Heh, I'm a huge fan of if it works for you! I've never had any luck using a tablet that didn't have GPS. Having 5 daughters, I'm pretty sure every tablet ever made is stashed somewhere in my house....lol, none ever worked in my area that didn't have GPS chips. Lyft, which is famous for telling you a ride is 5 minutes away (until you accept it) and it's actually 15.....they blamed that on using a Fire tablet. Anecdotal, to be sure, but since switching to my iPad Pro, it's worked just fine.


----------



## SubaruLegacy (Jan 17, 2018)

Bork_Bork_Bork said:


> Heh, I'm a huge fan of if it works for you! I've never had any luck using a tablet that didn't have GPS. Having 5 daughters, I'm pretty sure every tablet ever made is stashed somewhere in my house....lol, none ever worked in my area that didn't have GPS chips. Lyft, which is famous for telling you a ride is 5 minutes away (until you accept it) and it's actually 15.....they blamed that on using a Fire tablet.
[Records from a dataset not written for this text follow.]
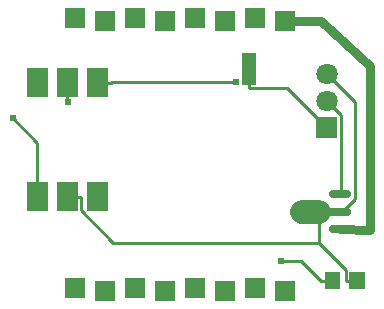
<source format=gtl>
G04 Layer: TopLayer*
G04 EasyEDA v6.4.19.4, 2021-06-26T11:34:46+02:00*
G04 Gerber Generator version 0.2*
G04 Scale: 100 percent, Rotated: No, Reflected: No *
G04 Dimensions in inches *
G04 leading zeros omitted , absolute positions ,3 integer and 6 decimal *
%FSLAX36Y36*%
%MOIN*%

%ADD10C,0.0100*%
%ADD11C,0.0300*%
%ADD12C,0.0787*%
%ADD13C,0.0276*%
%ADD14C,0.0240*%
%ADD18R,0.0700X0.0700*%
%ADD20C,0.0709*%

%LPD*%
D11*
X1306099Y2640000D02*
G01*
X1380000Y2640000D01*
X1545000Y2490000D01*
X1545000Y1945000D01*
X1444200Y1945900D01*
D10*
X1141999Y2415799D02*
G01*
X1269099Y2415799D01*
X1400000Y2284800D01*
X1141999Y2480000D02*
G01*
X1141999Y2415799D01*
D11*
X1260000Y2640000D02*
G01*
X1306099Y2640000D01*
D10*
X1400000Y2375000D02*
G01*
X1446899Y2328099D01*
X1446899Y2066700D01*
X1444200Y2064099D01*
X535000Y2435000D02*
G01*
X535000Y2371599D01*
X536999Y2369600D01*
X635000Y2435000D02*
G01*
X681100Y2435000D01*
X681100Y2435000D02*
G01*
X682500Y2436399D01*
X1097700Y2436399D01*
X353299Y2316900D02*
G01*
X435000Y2235200D01*
X435000Y2055000D01*
X1400000Y2465200D02*
G01*
X1493699Y2371500D01*
X1493699Y2047300D01*
X1451400Y2005000D01*
X1440299Y2005000D01*
X1440299Y2005000D02*
G01*
X1374799Y2005000D01*
X1374799Y2005000D02*
G01*
X1345799Y2005000D01*
X1501400Y1775000D02*
G01*
X1464700Y1775000D01*
X581100Y2055000D02*
G01*
X581100Y2008899D01*
X688400Y1901599D01*
X1374799Y1901599D01*
X1374799Y2005000D02*
G01*
X1374799Y1901599D01*
X1374799Y1901599D02*
G01*
X1464700Y1811700D01*
X1464700Y1775000D01*
X535000Y2055000D02*
G01*
X581100Y2055000D01*
X1246300Y1841900D02*
G01*
X1315000Y1841900D01*
X1381999Y1775000D01*
X1418699Y1775000D02*
G01*
X1381999Y1775000D01*
D12*
X1375327Y2005000D02*
G01*
X1316271Y2005000D01*
D13*
X1467858Y2005000D02*
G01*
X1412740Y2005000D01*
X1467821Y2064099D02*
G01*
X1420577Y2064099D01*
X1467821Y1945900D02*
G01*
X1420577Y1945900D01*
G36*
X1393050Y1802550D02*
G01*
X1444250Y1802550D01*
X1444250Y1747449D01*
X1393050Y1747449D01*
G37*
G36*
X1475749Y1802550D02*
G01*
X1526949Y1802550D01*
X1526949Y1747449D01*
X1475749Y1747449D01*
G37*
G36*
X399960Y2102244D02*
G01*
X470039Y2102244D01*
X470039Y2007755D01*
X399960Y2007755D01*
G37*
G36*
X499960Y2102244D02*
G01*
X570039Y2102244D01*
X570039Y2007755D01*
X499960Y2007755D01*
G37*
G36*
X599960Y2102244D02*
G01*
X670039Y2102244D01*
X670039Y2007755D01*
X599960Y2007755D01*
G37*
G36*
X599960Y2482244D02*
G01*
X670039Y2482244D01*
X670039Y2387755D01*
X599960Y2387755D01*
G37*
G36*
X499960Y2482244D02*
G01*
X570039Y2482244D01*
X570039Y2387755D01*
X499960Y2387755D01*
G37*
G36*
X399960Y2482244D02*
G01*
X470039Y2482244D01*
X470039Y2387755D01*
X399960Y2387755D01*
G37*
G36*
X1165627Y2533150D02*
G01*
X1118383Y2533150D01*
X1118383Y2426849D01*
X1165627Y2426849D01*
G37*
D18*
G01*
X560000Y1750000D03*
G01*
X660000Y1740000D03*
G01*
X760000Y1750000D03*
G01*
X860000Y1740000D03*
G01*
X960000Y1750000D03*
G01*
X1060000Y1740000D03*
G01*
X1160000Y1750000D03*
G01*
X1260000Y1740000D03*
G01*
X560000Y2650000D03*
G01*
X660000Y2640000D03*
G01*
X760000Y2650000D03*
G01*
X860000Y2640000D03*
G01*
X960000Y2650000D03*
G01*
X1060000Y2640000D03*
G01*
X1160000Y2650000D03*
G01*
X1260000Y2640000D03*
G36*
X1364250Y2249405D02*
G01*
X1435749Y2249405D01*
X1435749Y2320272D01*
X1364250Y2320272D01*
G37*
D20*
G01*
X1400000Y2375000D03*
G01*
X1400000Y2465160D03*
D14*
G01*
X536999Y2369600D03*
G01*
X1097700Y2436399D03*
G01*
X353299Y2316900D03*
G01*
X1246300Y1841900D03*
M02*

</source>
Anecdotal, to be sure, but since switching to my iPad Pro, it's worked just fine.


Again I am only using it for rider app. The driver app isn't even available from Amazon app store. And I doubt they'd work side loaded given how fragile they are even on systems they are designed for.

Lyft see straight up lies on times. 5 minutes away... 10 miles. 120mph!


----------